When you call consumer.ack, the ack request will not send to the broker immediately, but cached in the client. When the cached ack requests reached the threshold, send them to the broker in batch.
If you unload the topic when the ack requests didn't send to the broker, you will receive duplicated messages.
enable AckWithResponse, the consumer will wait until broker received the ack
@dao-jun I think it's only a part reason for small batch duplicated messages. But in my scene the duplicated messages is huge. It's not possible causing the 20M and more message duplicated consume. And in topics stats the non ack messages shows smaller than 1k
Few unacked message also have a chance to cause many duplicated messages, you can take a try @SennoYuki
ok @dao-jun , I will retry tomorrow.
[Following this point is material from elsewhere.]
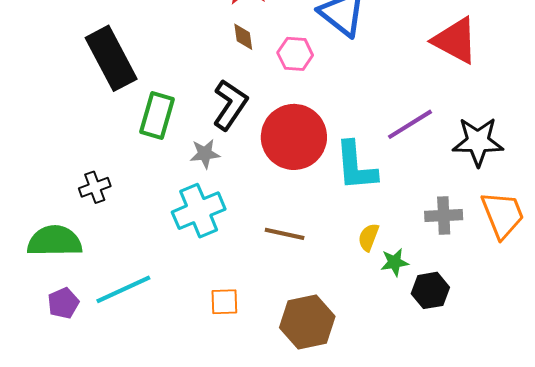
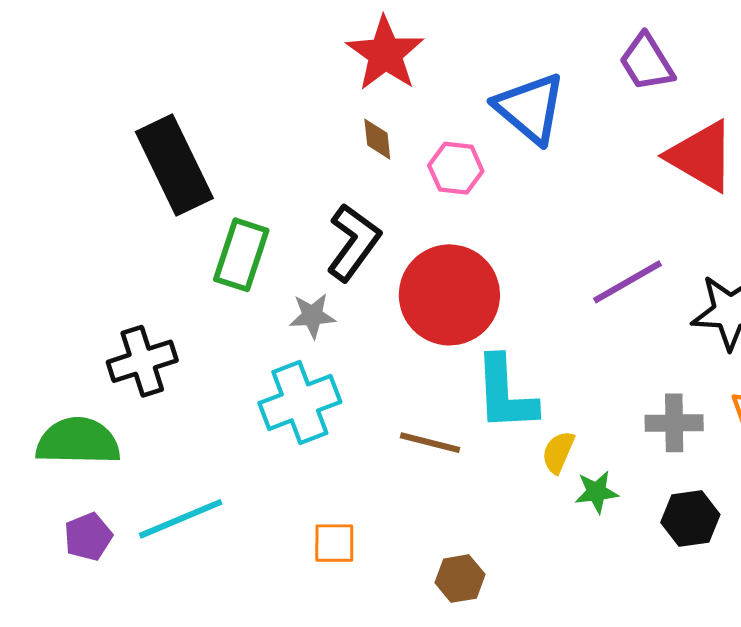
cyan L-shape: (356, 166) -> (505, 394), moved
black cross: (95, 187) -> (142, 361), size x1.4
black hexagon: (430, 290) -> (690, 519), moved
brown hexagon: (307, 322) -> (460, 579), size x0.6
Hope a good result.
Mark:
The root cause is the conflicts between cursor.readEntries and cursor.asyncReplayEntries.
@dao-jun I retry serveral times . It dose not work
I guess your topic have non-delayed delivery messages and delay delivery messages, if your topic only have delayed delivery messages, it will be work. As I marked before, it's the conflicts between cursor.readEntries and cursor.asyncReplayEntries, one for delayed messages, another fro non-delayed delivery messages. We don't have a suitable solution yet to solve the problem. @SennoYuki
@dao-jun I confirm it dose not contain non-delayed delivery message. In my program any message has more than 5 minute delay time. Sad, I choose Pulsar because it supports delayed messages. Any plan for this bug?